#### TEXTO ####

Os anos 50 são muito marcantes na história da sétima arte por serem um período de transição do cinema clássico para o moderno. Desta forma, este período se torna muito rico justamente por abarcar tanto os movimentos de vanguarda do pós-guerra - a exemplo do neorrealismo italiano - como o apogeu de diversos diretores clássicos. O resultado é um recorte temporal que poderia facilmente valer por três décadas, com diretores como Hitchcock, Mizoguchi, Antonioni e Resnais em atividade na mesma época. Por conta disso, o Moqueka realizou uma seleção de títulos fundamentais dessa década, que permanece inesgotável.


Importante destacar que a publicação foi feita de maneira colaborativa entre Vítor Rocha e Rafael Vaccaro. Além disso, a lista não possui ordem e, durante o processo de seleção, foi considerado apenas um filme por diretor, com a finalidade de diversificar as produções e escolas de cinema.


Confira a lista:


Rastros de Ódio (1956)


Rastros de ódio; john ford; john wayne
Reprodução: Warner Bros. Pictures

Principal nome da era de ouro dos westerns, John Ford tem como uma das marcas de seu trabalho questionar os valores e contradições que constituíram os Estados Unidos da América enquanto nação. Este alicerce do seu cinema é materializado em Rastros de Ódio através do seu protagonista: Ethan Edwards (John Wayne).


Na trama, o veterano da Guerra Civil Americana volta para casa e vê sua sobrinha ser capturada por Comanches, um povo indígena da região. Movido por uma obsessão que mistura afeto familiar e ódio racial, ele parte em uma busca que dura anos.


John Ford subverte as bases do gênero, acostumado a tratar o cowboy branco como herói, e transforma seu protagonista em um homem moralmente abominável. A grandiosidade das paisagens do Monument Valley contrasta com o vazio moral de Ethan, destinado a viver à margem da nação que ajudou a moldar.

####

### [INSTRUÇÕES DE TRABALHO]
1. No texto sobre o cinema dos anos 50, quantos filmes de cada diretor foram considerados na seleção?
2. Dê prosseguimento ao texto sobre o cinema dos anos 50 a partir da última frase apresentada.

#### LISTAGEM DE DADOS ####

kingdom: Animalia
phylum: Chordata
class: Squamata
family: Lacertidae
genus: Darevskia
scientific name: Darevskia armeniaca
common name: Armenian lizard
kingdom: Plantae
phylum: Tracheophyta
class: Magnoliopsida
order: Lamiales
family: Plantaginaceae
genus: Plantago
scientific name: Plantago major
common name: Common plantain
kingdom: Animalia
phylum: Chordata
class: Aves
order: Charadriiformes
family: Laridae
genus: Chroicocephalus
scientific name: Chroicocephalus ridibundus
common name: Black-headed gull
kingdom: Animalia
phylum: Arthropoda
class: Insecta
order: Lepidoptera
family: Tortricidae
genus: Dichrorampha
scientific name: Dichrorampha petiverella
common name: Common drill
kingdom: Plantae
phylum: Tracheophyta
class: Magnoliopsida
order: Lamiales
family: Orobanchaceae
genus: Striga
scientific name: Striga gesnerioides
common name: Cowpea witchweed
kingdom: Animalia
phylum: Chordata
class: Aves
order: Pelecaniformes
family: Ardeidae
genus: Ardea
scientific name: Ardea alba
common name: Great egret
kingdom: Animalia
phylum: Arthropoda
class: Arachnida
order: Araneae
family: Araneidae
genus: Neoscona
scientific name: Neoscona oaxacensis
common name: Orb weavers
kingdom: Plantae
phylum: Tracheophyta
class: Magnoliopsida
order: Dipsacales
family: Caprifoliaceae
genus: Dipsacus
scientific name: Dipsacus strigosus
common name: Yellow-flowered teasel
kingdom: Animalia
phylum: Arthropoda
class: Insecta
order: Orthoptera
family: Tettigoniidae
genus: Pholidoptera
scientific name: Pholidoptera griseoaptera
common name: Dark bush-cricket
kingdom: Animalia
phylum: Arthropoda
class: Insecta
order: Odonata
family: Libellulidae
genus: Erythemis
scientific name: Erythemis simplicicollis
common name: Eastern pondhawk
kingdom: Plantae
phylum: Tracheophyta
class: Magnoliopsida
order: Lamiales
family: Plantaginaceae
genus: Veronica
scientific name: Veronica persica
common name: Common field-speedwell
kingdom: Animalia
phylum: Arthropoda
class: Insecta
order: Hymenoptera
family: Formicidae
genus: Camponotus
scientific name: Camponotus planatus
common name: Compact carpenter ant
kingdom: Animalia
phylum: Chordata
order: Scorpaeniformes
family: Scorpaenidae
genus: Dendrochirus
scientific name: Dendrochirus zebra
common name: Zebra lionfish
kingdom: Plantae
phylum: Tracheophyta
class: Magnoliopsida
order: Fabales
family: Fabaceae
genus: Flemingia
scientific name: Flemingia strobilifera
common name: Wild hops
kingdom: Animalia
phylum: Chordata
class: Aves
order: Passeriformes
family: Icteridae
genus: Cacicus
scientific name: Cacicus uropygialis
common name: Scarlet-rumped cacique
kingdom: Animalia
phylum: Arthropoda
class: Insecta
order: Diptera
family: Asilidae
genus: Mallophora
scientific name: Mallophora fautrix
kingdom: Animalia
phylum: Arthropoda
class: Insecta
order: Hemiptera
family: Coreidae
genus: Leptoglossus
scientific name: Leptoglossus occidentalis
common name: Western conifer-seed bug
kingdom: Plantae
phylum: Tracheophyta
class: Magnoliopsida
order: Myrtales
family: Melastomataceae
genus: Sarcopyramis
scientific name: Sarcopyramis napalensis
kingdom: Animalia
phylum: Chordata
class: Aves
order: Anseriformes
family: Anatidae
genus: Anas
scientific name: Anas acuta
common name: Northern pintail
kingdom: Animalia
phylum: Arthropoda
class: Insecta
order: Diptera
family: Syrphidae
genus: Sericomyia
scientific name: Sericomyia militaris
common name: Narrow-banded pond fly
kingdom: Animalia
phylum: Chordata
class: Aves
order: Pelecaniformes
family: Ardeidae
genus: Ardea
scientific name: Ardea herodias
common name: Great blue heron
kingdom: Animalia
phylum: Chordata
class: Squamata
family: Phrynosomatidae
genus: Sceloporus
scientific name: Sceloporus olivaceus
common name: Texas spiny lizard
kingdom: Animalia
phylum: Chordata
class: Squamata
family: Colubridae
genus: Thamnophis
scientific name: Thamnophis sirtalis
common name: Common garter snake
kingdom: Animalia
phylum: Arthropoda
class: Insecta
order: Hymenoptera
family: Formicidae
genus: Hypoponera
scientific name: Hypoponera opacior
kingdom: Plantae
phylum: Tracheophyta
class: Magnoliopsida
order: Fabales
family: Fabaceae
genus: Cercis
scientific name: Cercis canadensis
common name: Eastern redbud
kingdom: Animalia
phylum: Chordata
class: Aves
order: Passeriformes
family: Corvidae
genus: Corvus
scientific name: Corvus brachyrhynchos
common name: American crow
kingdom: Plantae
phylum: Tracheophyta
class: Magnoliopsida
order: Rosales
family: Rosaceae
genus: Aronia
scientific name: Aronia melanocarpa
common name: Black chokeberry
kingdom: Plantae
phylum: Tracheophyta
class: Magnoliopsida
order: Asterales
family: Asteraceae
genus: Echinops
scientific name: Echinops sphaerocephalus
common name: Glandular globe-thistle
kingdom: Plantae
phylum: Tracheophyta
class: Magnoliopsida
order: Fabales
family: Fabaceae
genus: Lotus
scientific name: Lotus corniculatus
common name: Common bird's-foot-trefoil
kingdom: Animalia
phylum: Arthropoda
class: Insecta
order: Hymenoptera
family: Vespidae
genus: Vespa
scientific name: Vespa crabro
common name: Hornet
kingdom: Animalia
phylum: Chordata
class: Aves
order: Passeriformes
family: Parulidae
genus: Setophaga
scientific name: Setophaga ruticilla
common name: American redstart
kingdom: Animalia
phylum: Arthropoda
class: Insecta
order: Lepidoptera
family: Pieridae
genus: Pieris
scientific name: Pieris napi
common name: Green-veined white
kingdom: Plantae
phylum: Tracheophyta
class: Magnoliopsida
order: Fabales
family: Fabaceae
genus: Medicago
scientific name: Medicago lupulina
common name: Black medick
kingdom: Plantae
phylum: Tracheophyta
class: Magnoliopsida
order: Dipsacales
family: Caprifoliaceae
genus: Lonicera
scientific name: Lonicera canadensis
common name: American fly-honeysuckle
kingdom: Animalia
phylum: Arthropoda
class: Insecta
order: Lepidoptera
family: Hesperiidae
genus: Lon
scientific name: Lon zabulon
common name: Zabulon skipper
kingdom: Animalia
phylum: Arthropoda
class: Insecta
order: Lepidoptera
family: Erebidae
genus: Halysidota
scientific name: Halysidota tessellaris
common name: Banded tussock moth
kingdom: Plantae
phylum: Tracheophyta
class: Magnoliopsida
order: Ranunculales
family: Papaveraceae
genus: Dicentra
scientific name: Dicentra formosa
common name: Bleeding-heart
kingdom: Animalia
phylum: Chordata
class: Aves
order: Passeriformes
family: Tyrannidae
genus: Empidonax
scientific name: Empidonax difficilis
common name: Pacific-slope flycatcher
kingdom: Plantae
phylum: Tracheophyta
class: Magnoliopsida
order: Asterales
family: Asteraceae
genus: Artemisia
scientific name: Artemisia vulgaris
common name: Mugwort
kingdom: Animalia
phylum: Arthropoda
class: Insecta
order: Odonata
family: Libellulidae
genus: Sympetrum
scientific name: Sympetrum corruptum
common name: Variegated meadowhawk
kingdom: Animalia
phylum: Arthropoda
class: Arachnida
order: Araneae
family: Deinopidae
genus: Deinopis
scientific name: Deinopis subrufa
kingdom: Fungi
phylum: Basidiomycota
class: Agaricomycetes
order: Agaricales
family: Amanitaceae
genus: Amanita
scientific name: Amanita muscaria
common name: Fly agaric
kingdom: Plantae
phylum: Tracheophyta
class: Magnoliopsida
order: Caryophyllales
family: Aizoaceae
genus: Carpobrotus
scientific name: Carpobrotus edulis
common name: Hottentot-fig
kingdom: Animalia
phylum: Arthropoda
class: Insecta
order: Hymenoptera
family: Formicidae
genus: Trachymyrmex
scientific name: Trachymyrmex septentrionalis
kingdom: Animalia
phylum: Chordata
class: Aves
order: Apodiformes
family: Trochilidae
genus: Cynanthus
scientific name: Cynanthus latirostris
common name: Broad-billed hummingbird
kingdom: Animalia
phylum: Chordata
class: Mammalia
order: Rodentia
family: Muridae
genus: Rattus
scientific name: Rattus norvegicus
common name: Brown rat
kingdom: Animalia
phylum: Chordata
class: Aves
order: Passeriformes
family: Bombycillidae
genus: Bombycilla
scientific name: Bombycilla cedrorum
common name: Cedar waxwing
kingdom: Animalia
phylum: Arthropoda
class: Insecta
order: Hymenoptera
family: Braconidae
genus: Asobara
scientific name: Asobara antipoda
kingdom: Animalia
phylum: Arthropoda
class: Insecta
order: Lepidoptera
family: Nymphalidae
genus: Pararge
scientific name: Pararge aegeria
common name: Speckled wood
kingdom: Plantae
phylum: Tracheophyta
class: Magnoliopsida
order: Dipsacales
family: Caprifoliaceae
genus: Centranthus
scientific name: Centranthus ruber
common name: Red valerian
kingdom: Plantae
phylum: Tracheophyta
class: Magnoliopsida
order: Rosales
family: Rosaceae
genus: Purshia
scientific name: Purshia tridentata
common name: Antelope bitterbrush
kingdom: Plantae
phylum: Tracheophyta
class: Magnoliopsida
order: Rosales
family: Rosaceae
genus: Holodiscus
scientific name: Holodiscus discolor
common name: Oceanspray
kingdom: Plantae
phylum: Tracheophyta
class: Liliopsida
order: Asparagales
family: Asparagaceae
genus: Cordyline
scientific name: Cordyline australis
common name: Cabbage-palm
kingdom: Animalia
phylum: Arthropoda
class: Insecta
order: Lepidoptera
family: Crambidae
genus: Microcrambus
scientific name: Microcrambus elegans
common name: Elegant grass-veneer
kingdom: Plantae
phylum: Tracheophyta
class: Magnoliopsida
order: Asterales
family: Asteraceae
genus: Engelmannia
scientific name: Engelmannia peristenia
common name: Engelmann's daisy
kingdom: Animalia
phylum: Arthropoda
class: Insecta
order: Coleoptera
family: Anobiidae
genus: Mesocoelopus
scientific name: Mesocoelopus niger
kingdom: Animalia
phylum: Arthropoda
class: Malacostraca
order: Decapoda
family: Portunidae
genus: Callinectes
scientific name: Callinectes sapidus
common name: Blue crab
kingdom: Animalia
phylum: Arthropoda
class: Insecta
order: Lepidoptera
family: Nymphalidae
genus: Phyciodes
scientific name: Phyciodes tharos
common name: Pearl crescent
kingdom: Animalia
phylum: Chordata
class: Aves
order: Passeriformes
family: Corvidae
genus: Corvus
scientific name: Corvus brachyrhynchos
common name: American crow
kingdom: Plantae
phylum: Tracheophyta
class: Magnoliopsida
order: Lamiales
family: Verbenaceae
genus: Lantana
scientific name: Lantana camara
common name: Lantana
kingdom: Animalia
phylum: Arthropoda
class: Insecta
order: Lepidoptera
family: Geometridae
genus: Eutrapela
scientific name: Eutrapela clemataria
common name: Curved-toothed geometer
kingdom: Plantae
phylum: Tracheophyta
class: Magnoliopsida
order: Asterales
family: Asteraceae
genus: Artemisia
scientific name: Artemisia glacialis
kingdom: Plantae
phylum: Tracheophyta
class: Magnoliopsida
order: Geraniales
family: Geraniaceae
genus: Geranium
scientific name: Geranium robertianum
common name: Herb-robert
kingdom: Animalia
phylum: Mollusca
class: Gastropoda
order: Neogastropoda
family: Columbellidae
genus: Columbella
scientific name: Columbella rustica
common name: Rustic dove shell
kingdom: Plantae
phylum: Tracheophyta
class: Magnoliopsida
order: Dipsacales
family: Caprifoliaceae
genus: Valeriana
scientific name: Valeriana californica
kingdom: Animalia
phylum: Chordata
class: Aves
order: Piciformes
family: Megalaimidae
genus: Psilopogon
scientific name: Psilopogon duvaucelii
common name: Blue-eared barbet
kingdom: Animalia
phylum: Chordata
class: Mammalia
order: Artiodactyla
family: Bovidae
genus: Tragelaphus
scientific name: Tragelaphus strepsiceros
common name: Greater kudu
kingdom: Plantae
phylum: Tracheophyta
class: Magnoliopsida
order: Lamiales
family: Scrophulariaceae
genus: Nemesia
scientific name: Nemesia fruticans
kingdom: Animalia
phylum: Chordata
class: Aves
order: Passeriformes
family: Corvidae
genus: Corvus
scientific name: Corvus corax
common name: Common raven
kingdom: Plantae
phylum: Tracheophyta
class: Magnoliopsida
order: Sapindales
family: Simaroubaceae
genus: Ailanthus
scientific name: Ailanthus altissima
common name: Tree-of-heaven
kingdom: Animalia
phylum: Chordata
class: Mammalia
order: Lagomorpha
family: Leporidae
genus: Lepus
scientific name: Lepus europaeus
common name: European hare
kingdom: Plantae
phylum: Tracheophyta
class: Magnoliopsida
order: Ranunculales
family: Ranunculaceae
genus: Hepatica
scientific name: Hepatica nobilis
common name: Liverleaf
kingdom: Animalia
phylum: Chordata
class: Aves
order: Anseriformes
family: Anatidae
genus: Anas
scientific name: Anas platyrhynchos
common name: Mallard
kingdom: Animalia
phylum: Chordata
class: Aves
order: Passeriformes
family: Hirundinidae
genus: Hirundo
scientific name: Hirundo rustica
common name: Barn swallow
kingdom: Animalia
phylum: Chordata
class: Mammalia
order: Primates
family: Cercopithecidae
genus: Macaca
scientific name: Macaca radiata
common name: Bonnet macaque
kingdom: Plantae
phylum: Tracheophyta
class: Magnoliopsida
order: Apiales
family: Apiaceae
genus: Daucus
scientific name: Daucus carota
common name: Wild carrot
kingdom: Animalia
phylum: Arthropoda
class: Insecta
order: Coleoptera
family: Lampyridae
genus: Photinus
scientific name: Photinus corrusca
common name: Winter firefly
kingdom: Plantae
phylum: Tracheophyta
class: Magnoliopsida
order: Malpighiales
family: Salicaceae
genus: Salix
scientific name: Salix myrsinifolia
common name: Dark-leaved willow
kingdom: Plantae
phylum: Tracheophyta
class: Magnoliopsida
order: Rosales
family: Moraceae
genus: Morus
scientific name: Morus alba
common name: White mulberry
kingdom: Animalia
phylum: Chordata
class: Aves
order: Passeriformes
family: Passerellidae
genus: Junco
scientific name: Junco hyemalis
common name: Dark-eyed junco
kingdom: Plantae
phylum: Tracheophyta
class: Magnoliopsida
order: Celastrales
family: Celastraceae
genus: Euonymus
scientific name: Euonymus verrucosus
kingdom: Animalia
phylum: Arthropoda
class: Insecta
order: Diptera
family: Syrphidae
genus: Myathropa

####

### [RESULTADOS POR TAREFA]
1. Apenas um filme por diretor.

2.
Era Uma Vez em Tóquio (1953)


Reprodução: Shochiku
Reprodução: Shochiku

A partir da metrópole de Tóquio como plano de fundo, Yasujiro Ozu produz, em seus planos calmos e econômicos, um drama familiar conciso. Durante a projeção de Era Uma Vez em Tóquio, acompanhamos a dinâmica da família Hirayama após a chegada de Tomi e Shukichi, casal de idosos que vêm visitar seus filhos na capital japonesa.


O mestre japonês utiliza a câmera baixa e os planos fixos para criar uma obra de clima contemplativo, essencial para o funcionamento da sua temática de efemeridade da vida e passagem do tempo. Neste sentido, a nora do casal de idosos, Noriko (Setsuko Hara), age como um elo afetivo em meio a uma família apartada emocionalmente na grande metrópole japonesa.


É sintomático que, em meio a um Japão pós-guerra, Ozu escolha evidenciar o crescimento urbano e a ocidentalização como elementos causadores de distanciamento entre as gerações do país. Uma realidade de caráter cruel e irreconciliável.


Ilhas de Fogo (1955)


Reprodução: Reportfilm/Vittorio De Seta
Reprodução: Reportfilm/Vittorio De Seta

Entre os dez documentários filmados por De Seta na década de 50, cuja qualidade é irremediavelmente inferior à sua relevância perante o grande público, Ilhas de Fogo, gravado próximo ao vulcão de Stromboli, no sul da Itália, é o mais marcante. 


Nas ilhas Eólias, na costa norte da Sicília, sem nenhum voice-over, apenas através das imagens e do som ambiente, De Seta mostra a rotina dos trabalhadores locais e suas famílias no arquipélago.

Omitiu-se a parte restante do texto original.